I told her about lead in the soil in Englewood and the decades the Fisk and Crawford coal plants spent reeking the air in Pilsen and Little Village. I told her about science, about politics and poverty and how the three meet in ways the majority of the world walks by without giving a second glance.
What was I supposed to tell her? That I want to write about haircuts?
I do want to write about science and poverty, and I’m damn good at it, but I want to write about haircuts too. That’s part of the mix.
I want to write about the little place on the next block from me where you walk in and two old Polish men talk to each other in the language of that country. One’s barber smock is always festive, like a Hawaiian shirt. The other is more staid.
I want to write about the old customer who slowly got up from his chair to make room for me, slowly meandering to the coat tree, turning back for a moment to reach into his pocket to procure two promotional pens from his business, one for each barber. They talked in Polish. I couldn’t understand.

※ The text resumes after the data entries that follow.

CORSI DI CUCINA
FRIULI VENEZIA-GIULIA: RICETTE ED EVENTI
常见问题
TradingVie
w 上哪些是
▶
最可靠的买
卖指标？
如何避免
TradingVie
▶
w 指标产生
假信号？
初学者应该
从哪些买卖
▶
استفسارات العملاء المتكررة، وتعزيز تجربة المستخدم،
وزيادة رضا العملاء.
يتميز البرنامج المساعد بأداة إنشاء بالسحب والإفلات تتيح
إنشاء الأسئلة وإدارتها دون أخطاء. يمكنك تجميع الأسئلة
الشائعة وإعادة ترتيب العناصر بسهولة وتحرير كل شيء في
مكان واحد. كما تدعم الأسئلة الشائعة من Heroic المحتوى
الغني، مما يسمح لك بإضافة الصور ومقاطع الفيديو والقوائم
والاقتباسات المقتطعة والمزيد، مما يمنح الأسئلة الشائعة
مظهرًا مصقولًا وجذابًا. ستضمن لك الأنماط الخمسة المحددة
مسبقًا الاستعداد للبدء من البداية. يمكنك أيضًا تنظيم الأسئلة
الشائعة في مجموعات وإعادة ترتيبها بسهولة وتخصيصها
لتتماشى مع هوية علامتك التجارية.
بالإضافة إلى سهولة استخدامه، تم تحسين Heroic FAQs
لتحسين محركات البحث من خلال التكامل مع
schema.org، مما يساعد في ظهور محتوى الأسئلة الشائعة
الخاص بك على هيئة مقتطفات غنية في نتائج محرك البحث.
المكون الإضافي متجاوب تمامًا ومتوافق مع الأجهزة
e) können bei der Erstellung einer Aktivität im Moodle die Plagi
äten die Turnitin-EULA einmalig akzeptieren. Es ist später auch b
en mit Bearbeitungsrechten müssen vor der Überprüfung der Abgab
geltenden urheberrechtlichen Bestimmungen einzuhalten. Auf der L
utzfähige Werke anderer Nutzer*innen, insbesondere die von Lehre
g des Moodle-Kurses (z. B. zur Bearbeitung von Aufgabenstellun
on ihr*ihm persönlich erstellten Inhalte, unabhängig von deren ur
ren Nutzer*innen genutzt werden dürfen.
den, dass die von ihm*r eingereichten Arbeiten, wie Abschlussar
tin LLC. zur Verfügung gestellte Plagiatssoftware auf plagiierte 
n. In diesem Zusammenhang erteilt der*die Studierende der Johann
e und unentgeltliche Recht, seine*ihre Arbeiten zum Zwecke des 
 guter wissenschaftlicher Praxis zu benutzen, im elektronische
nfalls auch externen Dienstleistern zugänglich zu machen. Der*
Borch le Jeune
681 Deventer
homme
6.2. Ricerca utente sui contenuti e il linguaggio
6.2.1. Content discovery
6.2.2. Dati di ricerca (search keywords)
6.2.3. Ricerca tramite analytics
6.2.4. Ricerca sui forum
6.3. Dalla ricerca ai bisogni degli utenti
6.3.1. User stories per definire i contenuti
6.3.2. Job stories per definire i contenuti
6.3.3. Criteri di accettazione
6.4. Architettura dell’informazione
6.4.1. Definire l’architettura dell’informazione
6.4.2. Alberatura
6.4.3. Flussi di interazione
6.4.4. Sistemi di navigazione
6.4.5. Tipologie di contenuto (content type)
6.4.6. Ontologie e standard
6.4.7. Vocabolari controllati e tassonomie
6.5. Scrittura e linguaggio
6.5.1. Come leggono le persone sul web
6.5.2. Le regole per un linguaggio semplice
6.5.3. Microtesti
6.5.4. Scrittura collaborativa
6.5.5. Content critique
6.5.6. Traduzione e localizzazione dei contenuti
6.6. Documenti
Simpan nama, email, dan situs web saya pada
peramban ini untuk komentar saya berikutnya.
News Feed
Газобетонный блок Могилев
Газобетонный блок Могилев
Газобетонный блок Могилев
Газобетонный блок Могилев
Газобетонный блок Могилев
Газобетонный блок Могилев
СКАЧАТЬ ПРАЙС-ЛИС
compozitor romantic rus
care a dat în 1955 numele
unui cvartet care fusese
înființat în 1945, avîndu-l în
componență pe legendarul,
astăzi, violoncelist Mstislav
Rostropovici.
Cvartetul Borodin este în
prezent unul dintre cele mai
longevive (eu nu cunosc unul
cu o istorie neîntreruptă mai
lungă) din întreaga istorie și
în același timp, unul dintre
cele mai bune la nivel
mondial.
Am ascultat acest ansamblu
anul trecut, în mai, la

The old man who gave the pens slowly wrapped a scarf around his neck, put on his leather jacket, put on a sailor’s cap of the style Zorba would wear and sat in the corner, waiting for his 20-something grandson to be done with his own haircut.
There are many poets of the large, idea men, people who want to take on the big issue, talk about blinking, tipping points, long tails. I want to write about haircuts.
There are those who think journalism’s life blood is blood. Murder. Crime. Rape. Horror. Dead suburban white women. Excusing their gutless schadenfreude by rhymes. If it bleeds, it leads. I want to write about haircuts.
I want to write about the old man who ended up cutting my hair. It was the staid one. Last time I went there, I got the Hawaiian shirt guy.
I want to write about our conversation, limited to heavy-accented versions of “Medium haircut, yes?” and “You like sideburns long?” I want to write about his thick body odor still clinging to me as I type these lines.
I want to write about the little moments of life, not the big. I want to talk about the rules of life, not the exceptions. And I don’t give a crap about celebrities.
A daub of shaving cream behind my ears, the scrape noise of a straight edge and a wince from the spray bottle of that grandfather-scented Pinaud Clubman aftershave connects me more than writing about ideas or murders would. Those moments, those little sparks are bigger to me than any big idea, any big thought, any crime coverage or celeb ‘splosion I’ve ever come across in this business of documenting the world.
I want to write about pollution and I want to write about TIFs and tax incentives and all the other little proxy funds where the big and bad get away with their larceny.
But who’s to say in this giant world of journalism, with shrieking murder headlines, blogs about how bloggers should blog, crowdsourced lolcats and reams and reams of eco-data that there’s no quiet little corner for me?
One where I can write about haircuts.